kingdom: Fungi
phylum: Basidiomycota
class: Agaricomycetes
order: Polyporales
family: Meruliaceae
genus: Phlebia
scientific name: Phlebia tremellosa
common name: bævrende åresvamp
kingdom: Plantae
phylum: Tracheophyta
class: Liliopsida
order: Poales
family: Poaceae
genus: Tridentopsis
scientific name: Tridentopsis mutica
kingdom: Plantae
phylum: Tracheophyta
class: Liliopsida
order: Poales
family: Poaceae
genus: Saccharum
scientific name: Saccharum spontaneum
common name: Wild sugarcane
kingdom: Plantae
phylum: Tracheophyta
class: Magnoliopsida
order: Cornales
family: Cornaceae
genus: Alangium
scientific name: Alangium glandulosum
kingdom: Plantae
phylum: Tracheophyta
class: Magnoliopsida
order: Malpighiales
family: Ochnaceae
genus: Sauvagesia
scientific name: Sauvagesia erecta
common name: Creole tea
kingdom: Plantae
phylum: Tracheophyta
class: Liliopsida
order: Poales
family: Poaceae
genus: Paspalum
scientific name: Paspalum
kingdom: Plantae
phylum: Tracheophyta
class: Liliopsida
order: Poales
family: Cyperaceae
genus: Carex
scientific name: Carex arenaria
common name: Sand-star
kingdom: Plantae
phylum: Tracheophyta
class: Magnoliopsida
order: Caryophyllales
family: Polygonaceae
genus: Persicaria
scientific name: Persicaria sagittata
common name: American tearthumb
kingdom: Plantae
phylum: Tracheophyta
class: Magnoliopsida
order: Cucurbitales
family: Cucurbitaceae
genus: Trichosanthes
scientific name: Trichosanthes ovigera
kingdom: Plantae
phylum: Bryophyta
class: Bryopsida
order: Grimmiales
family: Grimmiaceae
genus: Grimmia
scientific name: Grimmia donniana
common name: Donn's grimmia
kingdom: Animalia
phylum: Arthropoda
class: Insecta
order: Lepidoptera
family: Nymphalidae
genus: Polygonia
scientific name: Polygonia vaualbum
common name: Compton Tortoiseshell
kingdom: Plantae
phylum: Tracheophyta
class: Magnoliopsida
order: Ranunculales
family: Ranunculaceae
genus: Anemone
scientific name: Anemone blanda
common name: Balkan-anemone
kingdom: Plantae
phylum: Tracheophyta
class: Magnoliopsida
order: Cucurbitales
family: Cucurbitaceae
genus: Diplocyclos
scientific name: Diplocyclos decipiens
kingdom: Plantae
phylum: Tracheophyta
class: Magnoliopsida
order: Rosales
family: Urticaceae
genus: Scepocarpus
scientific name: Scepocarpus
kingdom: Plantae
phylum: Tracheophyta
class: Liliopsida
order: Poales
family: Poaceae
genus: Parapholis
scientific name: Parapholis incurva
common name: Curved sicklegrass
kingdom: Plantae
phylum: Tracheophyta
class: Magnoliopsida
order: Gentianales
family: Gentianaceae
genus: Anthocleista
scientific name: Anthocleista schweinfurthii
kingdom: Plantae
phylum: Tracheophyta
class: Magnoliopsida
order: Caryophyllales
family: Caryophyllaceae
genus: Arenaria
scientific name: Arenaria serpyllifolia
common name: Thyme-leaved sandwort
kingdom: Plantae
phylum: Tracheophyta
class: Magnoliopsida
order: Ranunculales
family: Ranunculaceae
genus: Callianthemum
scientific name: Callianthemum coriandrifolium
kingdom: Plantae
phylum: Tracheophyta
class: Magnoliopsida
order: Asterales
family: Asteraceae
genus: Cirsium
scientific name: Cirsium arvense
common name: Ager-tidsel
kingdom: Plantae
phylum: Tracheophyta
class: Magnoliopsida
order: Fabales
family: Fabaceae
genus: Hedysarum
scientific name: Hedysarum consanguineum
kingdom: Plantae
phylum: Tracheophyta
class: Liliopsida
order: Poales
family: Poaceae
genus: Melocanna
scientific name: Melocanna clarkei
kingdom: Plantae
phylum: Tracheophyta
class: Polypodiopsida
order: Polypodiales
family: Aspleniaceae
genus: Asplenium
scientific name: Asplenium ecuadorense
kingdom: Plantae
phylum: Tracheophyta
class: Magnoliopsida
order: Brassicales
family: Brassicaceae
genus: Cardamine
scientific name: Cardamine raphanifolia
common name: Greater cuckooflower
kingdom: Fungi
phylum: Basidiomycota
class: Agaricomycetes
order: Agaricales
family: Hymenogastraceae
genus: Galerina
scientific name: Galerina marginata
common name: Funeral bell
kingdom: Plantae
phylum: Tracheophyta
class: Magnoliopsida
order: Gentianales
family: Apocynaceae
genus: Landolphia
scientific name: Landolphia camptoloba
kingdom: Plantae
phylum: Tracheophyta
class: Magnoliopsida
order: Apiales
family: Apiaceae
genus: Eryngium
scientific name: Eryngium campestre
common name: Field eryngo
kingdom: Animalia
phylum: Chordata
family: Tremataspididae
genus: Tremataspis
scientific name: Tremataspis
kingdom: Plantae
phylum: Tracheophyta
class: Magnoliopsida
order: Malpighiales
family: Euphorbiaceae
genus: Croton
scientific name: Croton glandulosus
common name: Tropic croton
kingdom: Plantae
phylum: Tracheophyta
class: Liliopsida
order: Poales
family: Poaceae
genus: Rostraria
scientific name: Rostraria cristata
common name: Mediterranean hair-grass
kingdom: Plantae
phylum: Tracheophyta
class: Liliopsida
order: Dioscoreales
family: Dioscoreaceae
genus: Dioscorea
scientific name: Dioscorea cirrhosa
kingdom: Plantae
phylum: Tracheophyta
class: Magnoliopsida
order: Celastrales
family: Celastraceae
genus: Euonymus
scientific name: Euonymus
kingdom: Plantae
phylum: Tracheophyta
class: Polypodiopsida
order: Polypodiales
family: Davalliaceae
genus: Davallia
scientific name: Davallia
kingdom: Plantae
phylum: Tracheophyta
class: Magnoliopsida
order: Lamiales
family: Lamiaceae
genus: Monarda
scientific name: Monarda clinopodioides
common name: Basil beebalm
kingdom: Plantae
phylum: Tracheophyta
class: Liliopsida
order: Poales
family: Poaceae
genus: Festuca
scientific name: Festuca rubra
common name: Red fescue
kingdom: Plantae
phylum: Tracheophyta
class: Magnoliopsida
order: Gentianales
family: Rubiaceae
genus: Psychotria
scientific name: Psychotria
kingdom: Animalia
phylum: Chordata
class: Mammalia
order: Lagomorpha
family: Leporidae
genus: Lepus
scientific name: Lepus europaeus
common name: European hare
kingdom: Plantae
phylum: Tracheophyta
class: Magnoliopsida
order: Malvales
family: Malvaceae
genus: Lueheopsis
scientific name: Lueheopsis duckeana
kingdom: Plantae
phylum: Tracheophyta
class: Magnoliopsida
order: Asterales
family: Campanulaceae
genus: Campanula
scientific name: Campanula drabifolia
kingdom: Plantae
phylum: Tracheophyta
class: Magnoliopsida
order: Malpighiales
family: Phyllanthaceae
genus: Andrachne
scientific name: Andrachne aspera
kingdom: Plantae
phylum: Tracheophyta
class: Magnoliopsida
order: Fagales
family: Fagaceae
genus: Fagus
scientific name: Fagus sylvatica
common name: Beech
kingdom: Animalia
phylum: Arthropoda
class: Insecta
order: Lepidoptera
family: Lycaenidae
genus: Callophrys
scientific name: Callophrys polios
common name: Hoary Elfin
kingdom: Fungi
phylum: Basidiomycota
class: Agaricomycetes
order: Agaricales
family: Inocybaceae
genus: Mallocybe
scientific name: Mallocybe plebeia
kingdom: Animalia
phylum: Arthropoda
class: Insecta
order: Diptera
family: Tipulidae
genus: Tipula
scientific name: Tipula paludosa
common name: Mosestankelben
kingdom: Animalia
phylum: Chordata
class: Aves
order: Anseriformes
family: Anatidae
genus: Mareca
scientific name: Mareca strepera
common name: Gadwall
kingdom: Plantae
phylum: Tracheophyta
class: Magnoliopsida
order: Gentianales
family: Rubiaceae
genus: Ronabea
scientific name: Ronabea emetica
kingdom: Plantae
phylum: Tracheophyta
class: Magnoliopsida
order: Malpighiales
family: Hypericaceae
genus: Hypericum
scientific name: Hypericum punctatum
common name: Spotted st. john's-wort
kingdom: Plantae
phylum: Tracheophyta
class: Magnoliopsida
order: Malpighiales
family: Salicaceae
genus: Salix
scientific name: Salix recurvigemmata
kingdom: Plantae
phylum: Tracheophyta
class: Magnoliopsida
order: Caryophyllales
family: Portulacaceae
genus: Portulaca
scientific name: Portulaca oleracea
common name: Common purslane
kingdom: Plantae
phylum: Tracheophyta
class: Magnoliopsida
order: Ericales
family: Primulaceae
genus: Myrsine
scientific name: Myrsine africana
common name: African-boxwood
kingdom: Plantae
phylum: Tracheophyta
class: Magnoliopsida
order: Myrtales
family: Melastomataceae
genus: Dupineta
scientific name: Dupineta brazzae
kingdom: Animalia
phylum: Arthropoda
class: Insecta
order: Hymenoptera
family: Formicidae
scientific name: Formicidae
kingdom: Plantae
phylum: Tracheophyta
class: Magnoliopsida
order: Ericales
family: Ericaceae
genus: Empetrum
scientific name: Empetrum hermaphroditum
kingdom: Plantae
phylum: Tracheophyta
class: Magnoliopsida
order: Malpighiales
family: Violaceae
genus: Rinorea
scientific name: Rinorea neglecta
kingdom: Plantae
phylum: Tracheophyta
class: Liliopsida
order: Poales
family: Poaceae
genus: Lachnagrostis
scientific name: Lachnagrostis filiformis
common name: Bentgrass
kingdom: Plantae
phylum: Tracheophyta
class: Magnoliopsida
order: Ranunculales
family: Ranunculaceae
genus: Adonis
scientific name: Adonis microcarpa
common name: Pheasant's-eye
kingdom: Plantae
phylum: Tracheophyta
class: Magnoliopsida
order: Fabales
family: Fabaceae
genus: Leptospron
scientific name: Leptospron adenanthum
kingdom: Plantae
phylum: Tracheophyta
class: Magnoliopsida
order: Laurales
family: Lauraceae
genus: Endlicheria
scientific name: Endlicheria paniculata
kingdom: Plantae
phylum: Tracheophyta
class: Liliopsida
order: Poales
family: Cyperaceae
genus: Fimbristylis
***
◆ **Written request**: Reproduce verbatim the lines above, from the line with "genus: Euonymus" to the line with "order: Lamiales", including both of those lines.

◆ **Output for this task**:
genus: Euonymus
scientific name: Euonymus
kingdom: Plantae
phylum: Tracheophyta
class: Polypodiopsida
order: Polypodiales
family: Davalliaceae
genus: Davallia
scientific name: Davallia
kingdom: Plantae
phylum: Tracheophyta
class: Magnoliopsida
order: Lamiales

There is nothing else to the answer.